N. Korea warns Seoul’s navy over search for dead official


North Korea has warned the South to not encroach into its territorial waters in the latter's search for a fisheries official that was shot dead by Northern soldiers on Tuesday. – EPA pic, September 27, 2020.

NORTH Korea today warned the South Korean navy to stop crossing into its territorial waters as ships search for the body of a Seoul official shot dead at sea by Pyongyang’s soldiers.

State media said the North will begin its own search for the body and warned that the South’s naval operations threatened to raise tensions.

The fisheries official was shot dead by North Korean soldiers on Tuesday – the first killing of a South Korean civilian by Pyongyang’s forces in a decade – prompting a rare public apology from leader Kim Jong-un.

Seoul’s military has accused the North Korean soldiers of pouring oil over the man’s body and burning it after shooting him.

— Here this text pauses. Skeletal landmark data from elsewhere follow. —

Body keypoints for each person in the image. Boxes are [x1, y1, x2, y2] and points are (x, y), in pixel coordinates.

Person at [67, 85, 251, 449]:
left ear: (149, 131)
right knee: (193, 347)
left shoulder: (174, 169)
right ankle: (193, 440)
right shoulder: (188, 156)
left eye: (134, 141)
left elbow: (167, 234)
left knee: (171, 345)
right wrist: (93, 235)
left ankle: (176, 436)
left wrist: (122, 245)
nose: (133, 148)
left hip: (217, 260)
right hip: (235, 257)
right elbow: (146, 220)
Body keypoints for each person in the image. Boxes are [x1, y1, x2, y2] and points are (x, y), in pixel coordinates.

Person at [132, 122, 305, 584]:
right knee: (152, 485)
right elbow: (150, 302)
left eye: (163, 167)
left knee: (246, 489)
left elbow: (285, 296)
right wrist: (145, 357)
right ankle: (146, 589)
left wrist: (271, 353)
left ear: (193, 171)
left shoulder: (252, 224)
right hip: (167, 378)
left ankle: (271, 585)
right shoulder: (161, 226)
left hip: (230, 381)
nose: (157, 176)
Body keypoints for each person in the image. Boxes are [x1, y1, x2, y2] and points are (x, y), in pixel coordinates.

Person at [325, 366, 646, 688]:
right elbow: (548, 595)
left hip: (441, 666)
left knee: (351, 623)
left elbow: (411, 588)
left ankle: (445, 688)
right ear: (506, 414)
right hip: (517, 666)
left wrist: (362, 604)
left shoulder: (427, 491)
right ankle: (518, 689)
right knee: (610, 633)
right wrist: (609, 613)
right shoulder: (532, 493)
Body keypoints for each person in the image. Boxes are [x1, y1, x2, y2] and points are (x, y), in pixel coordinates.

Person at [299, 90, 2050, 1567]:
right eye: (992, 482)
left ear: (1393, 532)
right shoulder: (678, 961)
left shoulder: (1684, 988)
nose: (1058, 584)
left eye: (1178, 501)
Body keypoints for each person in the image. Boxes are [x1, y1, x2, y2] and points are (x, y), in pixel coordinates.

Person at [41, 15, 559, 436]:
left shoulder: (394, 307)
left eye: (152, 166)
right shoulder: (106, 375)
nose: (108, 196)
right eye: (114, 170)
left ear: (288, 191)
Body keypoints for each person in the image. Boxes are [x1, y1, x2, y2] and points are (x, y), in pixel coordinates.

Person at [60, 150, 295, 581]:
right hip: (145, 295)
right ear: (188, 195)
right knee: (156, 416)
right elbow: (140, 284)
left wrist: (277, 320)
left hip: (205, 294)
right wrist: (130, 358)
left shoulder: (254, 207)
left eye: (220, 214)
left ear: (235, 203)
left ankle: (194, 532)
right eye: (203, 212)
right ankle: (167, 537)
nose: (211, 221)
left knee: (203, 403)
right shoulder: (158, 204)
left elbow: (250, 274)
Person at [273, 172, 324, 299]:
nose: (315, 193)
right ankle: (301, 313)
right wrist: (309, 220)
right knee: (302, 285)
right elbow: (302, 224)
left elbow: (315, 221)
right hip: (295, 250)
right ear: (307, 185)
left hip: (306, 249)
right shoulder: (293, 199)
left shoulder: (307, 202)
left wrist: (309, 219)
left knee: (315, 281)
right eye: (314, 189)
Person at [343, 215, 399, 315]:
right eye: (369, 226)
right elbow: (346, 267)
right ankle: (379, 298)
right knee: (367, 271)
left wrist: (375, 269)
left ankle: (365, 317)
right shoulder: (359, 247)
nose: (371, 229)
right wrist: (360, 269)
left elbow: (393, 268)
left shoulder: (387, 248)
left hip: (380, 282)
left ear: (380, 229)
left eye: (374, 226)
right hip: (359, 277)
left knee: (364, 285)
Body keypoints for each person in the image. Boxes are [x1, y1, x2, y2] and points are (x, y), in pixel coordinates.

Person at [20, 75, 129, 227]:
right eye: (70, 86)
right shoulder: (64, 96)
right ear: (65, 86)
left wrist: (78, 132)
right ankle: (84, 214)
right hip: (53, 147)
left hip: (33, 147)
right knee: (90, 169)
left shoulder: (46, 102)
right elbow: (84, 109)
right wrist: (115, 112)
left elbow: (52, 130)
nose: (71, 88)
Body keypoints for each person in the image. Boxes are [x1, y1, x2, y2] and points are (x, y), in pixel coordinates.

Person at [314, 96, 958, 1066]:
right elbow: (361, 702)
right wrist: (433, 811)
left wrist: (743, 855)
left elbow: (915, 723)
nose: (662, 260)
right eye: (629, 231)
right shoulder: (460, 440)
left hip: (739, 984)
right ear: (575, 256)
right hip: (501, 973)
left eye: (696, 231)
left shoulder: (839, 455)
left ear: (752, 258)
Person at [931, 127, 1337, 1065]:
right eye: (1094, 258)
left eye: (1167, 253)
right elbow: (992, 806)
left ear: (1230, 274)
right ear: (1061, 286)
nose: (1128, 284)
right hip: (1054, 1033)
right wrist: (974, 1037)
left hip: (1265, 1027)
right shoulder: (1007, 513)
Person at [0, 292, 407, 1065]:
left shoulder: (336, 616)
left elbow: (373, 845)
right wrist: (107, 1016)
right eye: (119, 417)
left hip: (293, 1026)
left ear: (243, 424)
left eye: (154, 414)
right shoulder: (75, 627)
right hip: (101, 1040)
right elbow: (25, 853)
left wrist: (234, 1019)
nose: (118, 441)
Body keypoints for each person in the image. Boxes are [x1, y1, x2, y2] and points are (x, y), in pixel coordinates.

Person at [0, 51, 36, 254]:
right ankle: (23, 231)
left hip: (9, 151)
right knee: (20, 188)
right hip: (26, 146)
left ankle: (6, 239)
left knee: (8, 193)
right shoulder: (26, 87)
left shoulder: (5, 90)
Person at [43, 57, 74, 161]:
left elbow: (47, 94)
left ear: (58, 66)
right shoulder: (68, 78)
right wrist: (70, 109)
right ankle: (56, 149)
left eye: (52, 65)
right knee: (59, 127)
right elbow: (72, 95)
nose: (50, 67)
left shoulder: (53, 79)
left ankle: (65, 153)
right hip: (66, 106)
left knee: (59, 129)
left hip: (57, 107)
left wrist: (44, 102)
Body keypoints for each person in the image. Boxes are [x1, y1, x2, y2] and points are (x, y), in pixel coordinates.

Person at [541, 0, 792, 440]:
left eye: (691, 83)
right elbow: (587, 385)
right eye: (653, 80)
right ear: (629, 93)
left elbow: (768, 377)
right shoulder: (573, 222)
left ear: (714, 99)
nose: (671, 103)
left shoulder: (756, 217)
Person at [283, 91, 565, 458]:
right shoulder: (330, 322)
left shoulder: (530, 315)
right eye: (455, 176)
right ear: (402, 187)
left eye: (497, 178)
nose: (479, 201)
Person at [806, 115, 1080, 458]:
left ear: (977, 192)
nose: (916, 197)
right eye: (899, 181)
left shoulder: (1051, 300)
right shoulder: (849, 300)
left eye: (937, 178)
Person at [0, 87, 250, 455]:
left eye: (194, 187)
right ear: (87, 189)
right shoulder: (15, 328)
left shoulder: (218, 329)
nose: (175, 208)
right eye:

The death was an “awful case which should not have happened”, the North’s official KCNA news agency said today, adding that Pyongyang is organising a search operation in its waters to help locate the body.

It said the country is considering “procedures and ways of handing over any tide-brought corpse to the south side… in case we find it during the operation”.

But it warned that South Korean vessels near the site of the incident had crossed into North Korean waters.

“We can never overlook any intrusion into our territorial waters and we seriously warn the south side against it,” KCNA said.

“It arouses our due vigilance as it may lead to another awful incident.”

South Korea yesterday demanded the North carry out a further probe into the shooting and said it will request a joint investigation if necessary.

Apologies from North Korea are unusual and the message from Kim came with inter-Korean ties in a deep freeze and nuclear negotiations between Pyongyang and Washington deadlocked.

There have been no North Korean media reports on the contents of the letter from Kim. – AFP, September 27, 2020.